John Schwinn: Well, it's actually an illusion that those boxers are separate entities....Their separate entities is simply the way we choose to perceive them.
Tony: I didn't choose nothin.
John Schwinn: It's physics. Schrodinger's equation. The boxers, you, me - we're all part of the same quantum field...Think of the two boxers as ocean waves or currents of air - two tornadoes. They appear to be two separate things, but they're not. Tornadoes are just the wind stirred up in different directions. The fact is, nothing is separate - everything is connected ...
Tony: Get the fuck outta here
John Schwinn: The universe is just one big soup of molecules bumping up against one another. The shapes we see exist only in our own consciousness...
This brings us to karma. There are many misconceptions about karma that come from language differences, cultural differences, the distortion of the concept by popular culture (movies, etc.) and those who willfully twist the idea for their own gain. Missionaries seeking to convert people from their Buddhist philosophy to their religion comes to mind.
I will only mention one misconception in this post for the sake of brevity. The general misunderstanding is that karma is a form of "score keeping" of points to build up so that we can cash them in for a prize or suffer our prized toy from being taken away. Essentially karma is the law of cause and effect, if you constantly insult people then you will end up alone and most likely miserable--that is karma. Sorry to take the Hollywood out of the teaching but that's the basic frame work.
One can also think of it this way, our lives are like waves emerging from a vast ocean (totality of all observable matter) subtle changes in wind speed and water temperature affect the size, duration and speed of the wave. In reality, this is a collection of molecules and atoms interacting in a series of complex events. But we use the abstraction of a wave to deal with the overall effect of these interactions. We can watch a wave move from one location to the other with our eyes, even though nothing of substance is actually moving between those locations. We even create complex mathematical formulae to describe the activity and interaction of waves. However, waves don’t actually exist as discrete objects; rather, they are a pattern of the collective causes and effects.
We create so many changes in our second by second existence that it is hard to see those fleeting, subtle, actions as creating our future reality just as it is hard to see one age second by second. It appears over-night that we have aged but such is not the cause. Our aging has been a slow but methodical collection of changes over a long period of time that eventually results in our death.
Humanism also gives prominence to individual responsibility which harmonizes with the Dharma as there is no savior in Buddhism, no God.
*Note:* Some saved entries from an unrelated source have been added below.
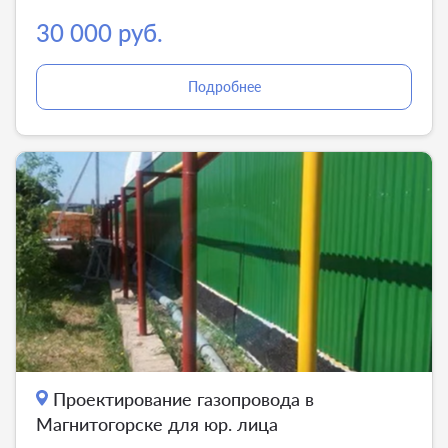
30 000 руб.
Подробнее
Проектирование газопровода в
Магнитогорске для юр. лица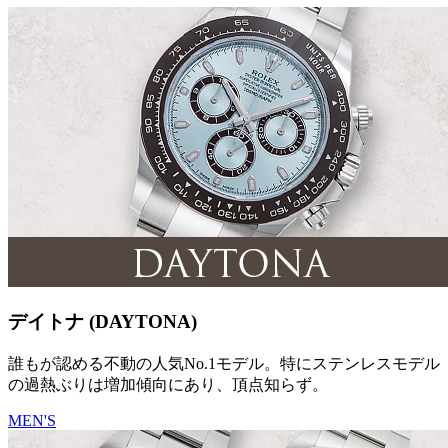
デイトナ (DAYTONA)
誰もが認める不動の人気No.1モデル。特にステンレスモデル
の過熱ぶりは増加傾向にあり、頂点知らず。
MEN'S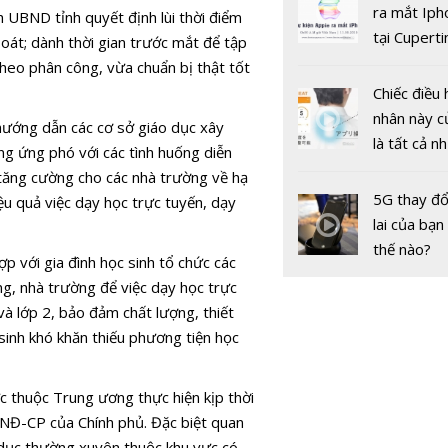
gốc
ra mắt Iph
h UBND tỉnh quyết định lùi thời điểm
tại Cuperti
oát; dành thời gian trước mắt để tập
California,
theo phân công, vừa chuẩn bị thật tốt
Tuyển sinh
Chiếc điều 
học, Cao đ
nhân này c
2021: Điể
ướng dẫn các cơ sở giáo dục xây
là tất cả n
dự kiến sẽ
ng ứng phó với các tình huống diễn
bạn cần để
tùy theo 
 tăng cường cho các nhà trường về hạ
sót qua m
5G thay đổ
ngành đào
iệu quả việc dạy học trực tuyến, dạy
nóng nực
lai của bạn
thế nào?
p với gia đình học sinh tổ chức các
ng, nhà trường để việc dạy học trực
và lớp 2, bảo đảm chất lượng, thiết
 sinh khó khăn thiếu phương tiện học
c thuộc Trung ương thực hiện kịp thời
/NĐ-CP của Chính phủ. Đặc biệt quan
Hà Nội: Họ
 dục thường xuyên thuộc khu vực có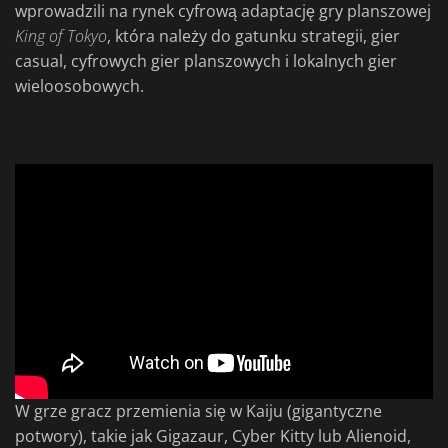
wprowadzili na rynek cyfrową adaptację gry planszowej
King of Tokyo
, która należy do gatunku strategii, gier
casual, cyfrowych gier planszowych i lokalnych gier
wieloosobowych.
W grze gracz przemienia się w Kaiju (gigantyczne
potwory), takie jak Gigazaur, Cyber Kitty lub Alienoid,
The Buddha was merely a teacher, a guide. While teachers are very helpful, again, in the end our happiness and liberation from suffering is up to us.
Humanism also believes that to better the world we all need to work together through reason, tolerance and an open minded exchange of ideas which is important to Buddhism as well. The Buddhist philosophy emphasizes interconnection and therefore interdependence upon others. We are therefore encouraged to work for the greater good of humanity rather then just for what is good for ourselves. Humanism (as does Buddhism) believes that all lives are precious and equal regardless of religion, faith, sexual orientation, race, ethnicity or creed.
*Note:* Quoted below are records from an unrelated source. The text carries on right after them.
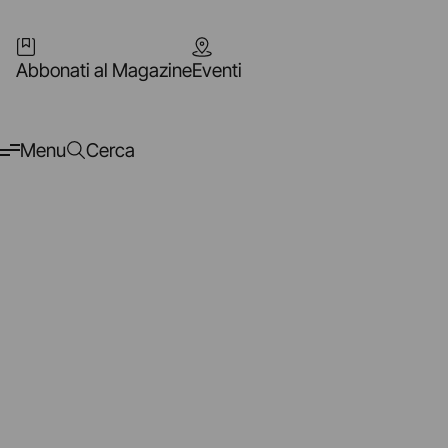
Abbonati al Magazine
Eventi
Menu
Cerca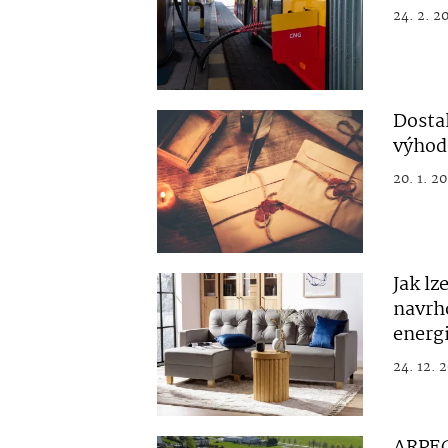
24. 2. 2
Dostal
výhod
20. 1. 20
Jak lz
navrho
energ
24. 12. 
ARPEG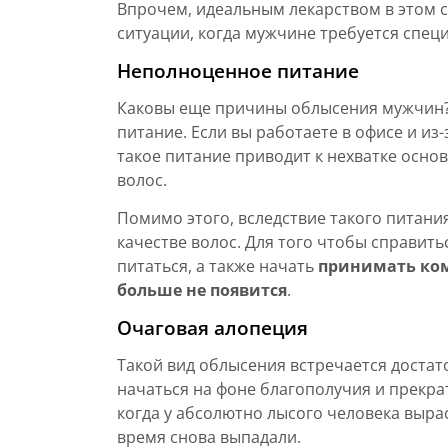
Впрочем, идеальным лекарством в этом с
ситуации, когда мужчине требуется спе
Неполноценное питание
Каковы еще причины облысения мужчин?
питание. Если вы работаете в офисе и и
такое питание приводит к нехватке осно
волос.
Помимо этого, вследствие такого питани
качестве волос. Для того чтобы справит
питаться, а также начать
принимать ко
больше не появится
.
Очаговая алопеция
Такой вид облысения встречается достат
начаться на фоне благополучия и прекра
когда у абсолютно лысого человека вырас
время снова выпадали.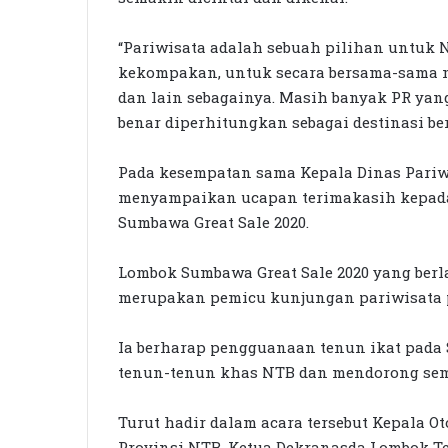
“Pariwisata adalah sebuah pilihan untuk 
kekompakan, untuk secara bersama-sama mu
dan lain sebagainya. Masih banyak PR yan
benar diperhitungkan sebagai destinasi be
Pada kesempatan sama Kepala Dinas Pariwi
menyampaikan ucapan terimakasih kepada 
Sumbawa Great Sale 2020.
Lombok Sumbawa Great Sale 2020 yang berla
merupakan pemicu kunjungan pariwisata p
Ia berharap pengguanaan tenun ikat pada
tenun-tenun khas NTB dan mendorong sema
Turut hadir dalam acara tersebut Kepala O
Provinsi NTB, Ketua Dekranasda Lombok Te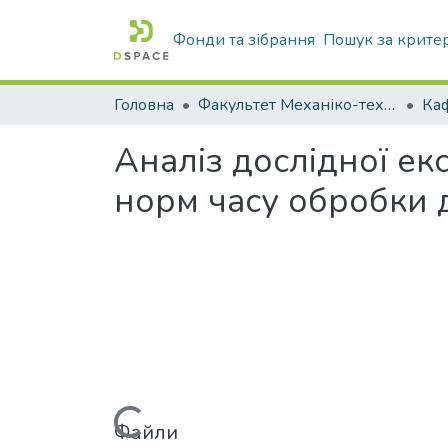
Фонди та зібрання
Пошук за крите
Головна
Факультет Механіко-технологічний
Аналіз дослідної е
норм часу обробки д
Файли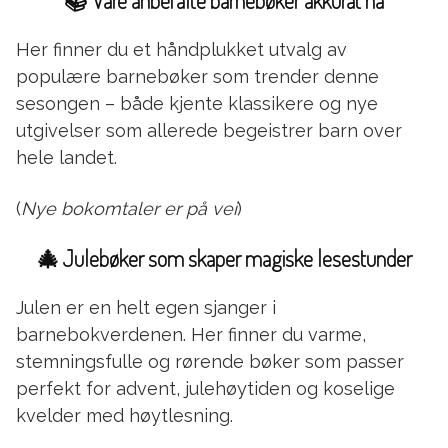
📚 Våre anbefalte barnebøker akkurat nå
Her finner du et håndplukket utvalg av
populære barnebøker som trender denne
sesongen – både kjente klassikere og nye
utgivelser som allerede begeistrer barn over
hele landet.
(
Nye bokomtaler er på vei
)
🎄 Julebøker som skaper magiske lesestunder
Julen er en helt egen sjanger i
barnebokverdenen. Her finner du varme,
stemningsfulle og rørende bøker som passer
perfekt for advent, julehøytiden og koselige
kvelder med høytlesning.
For me the secular aspect of my Humanist philosophy definitely emerges from my western culture, upbringing and education. I firmly believe in the separation of religion and state for the good, betterment and survival of both.
I find it important to state one more thing, not all Humanists think alike as not all Buddhists think alike.
And finally, of course I do not and would never assume that my interpretations here should be taken as "better Buddhism" or in any way taken to mean that others should adopt them. They are merely the result and conclusions that I came to from following the Buddha's advice in the Kalama Sutra.